[Dataset excerpts]
━━━━━━━━━━━━━━━━━━━━
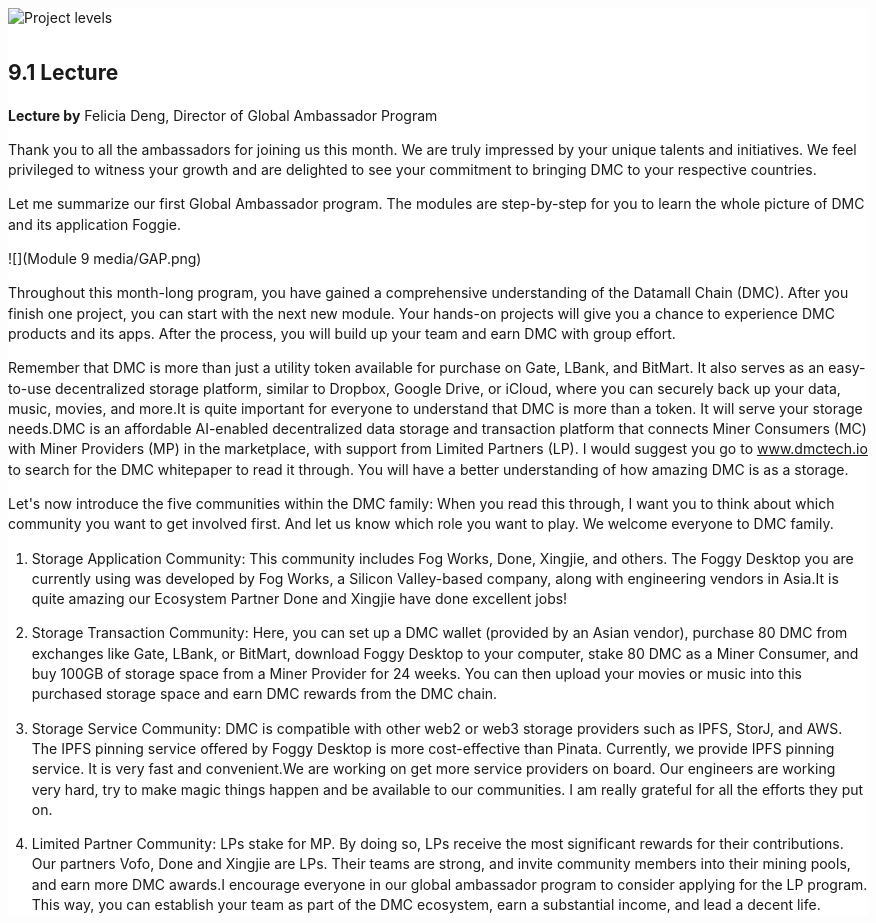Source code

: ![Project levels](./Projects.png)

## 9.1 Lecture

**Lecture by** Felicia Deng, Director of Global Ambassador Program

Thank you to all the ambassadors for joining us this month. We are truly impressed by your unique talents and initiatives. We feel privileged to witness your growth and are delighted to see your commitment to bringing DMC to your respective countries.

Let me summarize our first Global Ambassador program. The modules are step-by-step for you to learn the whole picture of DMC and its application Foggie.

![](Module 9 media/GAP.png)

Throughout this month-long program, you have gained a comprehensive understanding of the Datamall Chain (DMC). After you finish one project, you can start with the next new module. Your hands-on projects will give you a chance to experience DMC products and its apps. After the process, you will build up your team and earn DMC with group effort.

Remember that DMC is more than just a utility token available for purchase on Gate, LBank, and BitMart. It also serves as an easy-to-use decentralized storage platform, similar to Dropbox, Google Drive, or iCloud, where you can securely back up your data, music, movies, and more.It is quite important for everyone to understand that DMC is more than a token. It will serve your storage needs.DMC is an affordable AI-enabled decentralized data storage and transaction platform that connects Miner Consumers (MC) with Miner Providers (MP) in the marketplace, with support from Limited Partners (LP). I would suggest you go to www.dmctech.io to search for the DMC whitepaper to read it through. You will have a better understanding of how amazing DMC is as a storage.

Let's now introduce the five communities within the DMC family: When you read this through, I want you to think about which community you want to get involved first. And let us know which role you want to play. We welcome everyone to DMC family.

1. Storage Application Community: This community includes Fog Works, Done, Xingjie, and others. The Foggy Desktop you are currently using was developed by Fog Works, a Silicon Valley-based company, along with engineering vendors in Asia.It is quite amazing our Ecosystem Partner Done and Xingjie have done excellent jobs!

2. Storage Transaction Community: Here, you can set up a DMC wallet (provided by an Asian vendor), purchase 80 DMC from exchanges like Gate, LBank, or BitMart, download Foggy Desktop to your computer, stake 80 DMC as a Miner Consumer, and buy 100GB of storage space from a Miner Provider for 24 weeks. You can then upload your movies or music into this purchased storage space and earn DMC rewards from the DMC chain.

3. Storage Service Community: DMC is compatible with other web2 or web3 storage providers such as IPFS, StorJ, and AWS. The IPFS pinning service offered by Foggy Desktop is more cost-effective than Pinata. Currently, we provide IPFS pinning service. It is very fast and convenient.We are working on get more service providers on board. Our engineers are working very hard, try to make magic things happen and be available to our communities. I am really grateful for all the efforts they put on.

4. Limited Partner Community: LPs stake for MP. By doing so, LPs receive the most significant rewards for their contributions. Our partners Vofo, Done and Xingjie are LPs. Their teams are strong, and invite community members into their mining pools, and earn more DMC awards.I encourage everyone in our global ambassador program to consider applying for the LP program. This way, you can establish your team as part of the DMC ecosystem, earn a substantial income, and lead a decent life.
━━━━━━━━━━━━━━━━━━━━
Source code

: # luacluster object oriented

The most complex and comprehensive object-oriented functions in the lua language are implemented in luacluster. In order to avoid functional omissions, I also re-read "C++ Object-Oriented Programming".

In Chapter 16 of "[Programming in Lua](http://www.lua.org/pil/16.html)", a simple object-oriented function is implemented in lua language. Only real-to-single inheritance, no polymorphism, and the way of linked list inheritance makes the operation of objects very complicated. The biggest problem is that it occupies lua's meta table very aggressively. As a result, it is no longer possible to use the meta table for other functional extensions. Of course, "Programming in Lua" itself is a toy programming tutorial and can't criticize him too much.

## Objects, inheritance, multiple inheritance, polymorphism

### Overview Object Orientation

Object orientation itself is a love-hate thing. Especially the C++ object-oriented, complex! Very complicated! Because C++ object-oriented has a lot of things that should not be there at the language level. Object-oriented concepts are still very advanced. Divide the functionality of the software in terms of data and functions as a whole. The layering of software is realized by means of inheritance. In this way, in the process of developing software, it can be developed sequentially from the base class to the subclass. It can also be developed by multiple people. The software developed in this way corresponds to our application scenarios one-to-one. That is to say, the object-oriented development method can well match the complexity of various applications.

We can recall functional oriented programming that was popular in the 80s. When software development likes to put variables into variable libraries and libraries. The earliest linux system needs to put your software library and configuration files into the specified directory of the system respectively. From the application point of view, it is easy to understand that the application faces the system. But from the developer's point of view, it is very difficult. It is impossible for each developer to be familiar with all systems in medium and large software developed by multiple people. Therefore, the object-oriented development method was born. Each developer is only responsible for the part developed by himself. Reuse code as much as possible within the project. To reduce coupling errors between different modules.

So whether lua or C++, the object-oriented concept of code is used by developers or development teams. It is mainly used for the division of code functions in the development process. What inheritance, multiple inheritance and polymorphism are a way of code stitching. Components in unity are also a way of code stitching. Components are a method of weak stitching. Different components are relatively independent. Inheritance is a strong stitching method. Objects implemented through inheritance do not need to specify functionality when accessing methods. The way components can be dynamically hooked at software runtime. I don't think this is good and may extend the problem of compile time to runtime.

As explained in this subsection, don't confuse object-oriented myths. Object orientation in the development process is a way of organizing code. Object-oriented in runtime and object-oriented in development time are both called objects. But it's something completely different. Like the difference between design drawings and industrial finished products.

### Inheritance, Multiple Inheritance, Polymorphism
━━━━━━━━━━━━━━━━━━━━
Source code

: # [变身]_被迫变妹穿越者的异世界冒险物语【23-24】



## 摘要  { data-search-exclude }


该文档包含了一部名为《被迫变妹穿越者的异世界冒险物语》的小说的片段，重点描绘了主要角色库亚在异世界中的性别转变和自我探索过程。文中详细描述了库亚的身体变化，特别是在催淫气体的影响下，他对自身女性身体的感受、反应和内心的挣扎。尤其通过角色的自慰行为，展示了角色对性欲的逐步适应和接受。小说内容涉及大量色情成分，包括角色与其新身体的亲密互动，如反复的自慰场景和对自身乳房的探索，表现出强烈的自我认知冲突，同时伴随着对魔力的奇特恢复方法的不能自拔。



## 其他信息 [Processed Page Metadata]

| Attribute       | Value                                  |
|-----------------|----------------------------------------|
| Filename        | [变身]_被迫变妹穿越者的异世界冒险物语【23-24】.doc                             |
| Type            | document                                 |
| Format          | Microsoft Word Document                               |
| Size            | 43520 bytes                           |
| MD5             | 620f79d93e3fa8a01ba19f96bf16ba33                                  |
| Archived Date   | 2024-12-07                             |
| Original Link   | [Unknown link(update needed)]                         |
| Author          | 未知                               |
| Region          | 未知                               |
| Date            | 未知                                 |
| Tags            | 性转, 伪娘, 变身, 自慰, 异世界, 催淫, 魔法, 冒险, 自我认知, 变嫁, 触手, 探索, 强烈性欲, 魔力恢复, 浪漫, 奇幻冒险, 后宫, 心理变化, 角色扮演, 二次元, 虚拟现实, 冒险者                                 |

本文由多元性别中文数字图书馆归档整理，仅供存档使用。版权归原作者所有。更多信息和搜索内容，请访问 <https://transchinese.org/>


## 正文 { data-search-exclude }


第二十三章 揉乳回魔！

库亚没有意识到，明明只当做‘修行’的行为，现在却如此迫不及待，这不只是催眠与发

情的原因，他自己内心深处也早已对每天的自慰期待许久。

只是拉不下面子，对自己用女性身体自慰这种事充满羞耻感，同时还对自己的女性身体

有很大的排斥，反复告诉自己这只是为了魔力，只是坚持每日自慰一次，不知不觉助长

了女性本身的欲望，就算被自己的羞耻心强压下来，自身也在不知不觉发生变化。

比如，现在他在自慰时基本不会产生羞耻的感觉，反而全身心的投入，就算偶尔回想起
━━━━━━━━━━━━━━━━━━━━
→ **How to complete this task**: Show every line above in which the word "communities" is found.

→ **Finished task**:
Let's now introduce the five communities within the DMC family: When you read this through, I want you to think about which community you want to get involved first. And let us know which role you want to play. We welcome everyone to DMC family.
3. Storage Service Community: DMC is compatible with other web2 or web3 storage providers such as IPFS, StorJ, and AWS. The IPFS pinning service offered by Foggy Desktop is more cost-effective than Pinata. Currently, we provide IPFS pinning service. It is very fast and convenient.We are working on get more service providers on board. Our engineers are working very hard, try to make magic things happen and be available to our communities. I am really grateful for all the efforts they put on.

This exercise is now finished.